-- Required action --
Write out every line of the data below word for word, leaving out the picture markers.

-- Dataset extract --
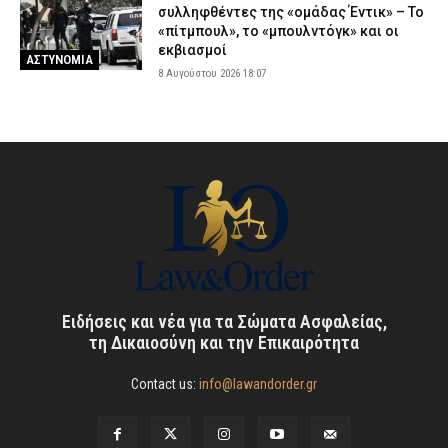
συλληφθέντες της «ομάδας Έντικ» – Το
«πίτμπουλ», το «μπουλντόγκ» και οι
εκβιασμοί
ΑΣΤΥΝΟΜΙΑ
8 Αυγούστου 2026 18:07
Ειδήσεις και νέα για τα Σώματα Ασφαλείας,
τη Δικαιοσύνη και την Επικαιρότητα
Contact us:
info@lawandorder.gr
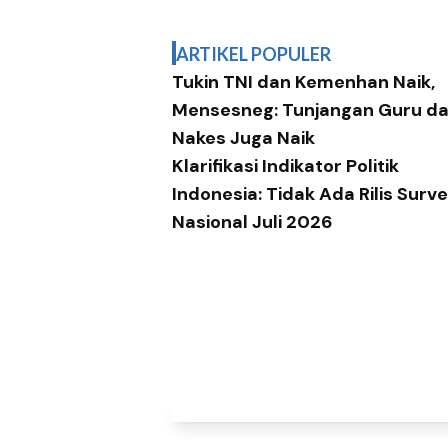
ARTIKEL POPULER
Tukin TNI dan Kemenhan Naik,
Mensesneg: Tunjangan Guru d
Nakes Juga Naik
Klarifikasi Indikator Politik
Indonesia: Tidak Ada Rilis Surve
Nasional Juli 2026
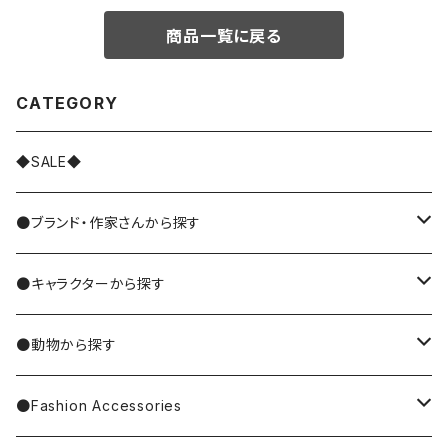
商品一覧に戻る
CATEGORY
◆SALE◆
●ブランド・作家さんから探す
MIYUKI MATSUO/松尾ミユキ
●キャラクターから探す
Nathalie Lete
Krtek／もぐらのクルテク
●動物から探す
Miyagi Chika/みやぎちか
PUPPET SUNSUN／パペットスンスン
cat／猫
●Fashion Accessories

-- Exercise response --
συλληφθέντες της «ομάδας Έντικ» – Το
«πίτμπουλ», το «μπουλντόγκ» και οι
εκβιασμοί
ΑΣΤΥΝΟΜΙΑ
8 Αυγούστου 2026 18:07
Ειδήσεις και νέα για τα Σώματα Ασφαλείας,
τη Δικαιοσύνη και την Επικαιρότητα
Contact us:
info@lawandorder.gr
ARTIKEL POPULER
Tukin TNI dan Kemenhan Naik,
Mensesneg: Tunjangan Guru d
Nakes Juga Naik
Klarifikasi Indikator Politik
Indonesia: Tidak Ada Rilis Surve
Nasional Juli 2026
商品一覧に戻る
CATEGORY
◆SALE◆
●ブランド・作家さんから探す
MIYUKI MATSUO/松尾ミユキ
●キャラクターから探す
Nathalie Lete
Krtek／もぐらのクルテク
●動物から探す
Miyagi Chika/みやぎちか
PUPPET SUNSUN／パペットスンスン
cat／猫
●Fashion Accessories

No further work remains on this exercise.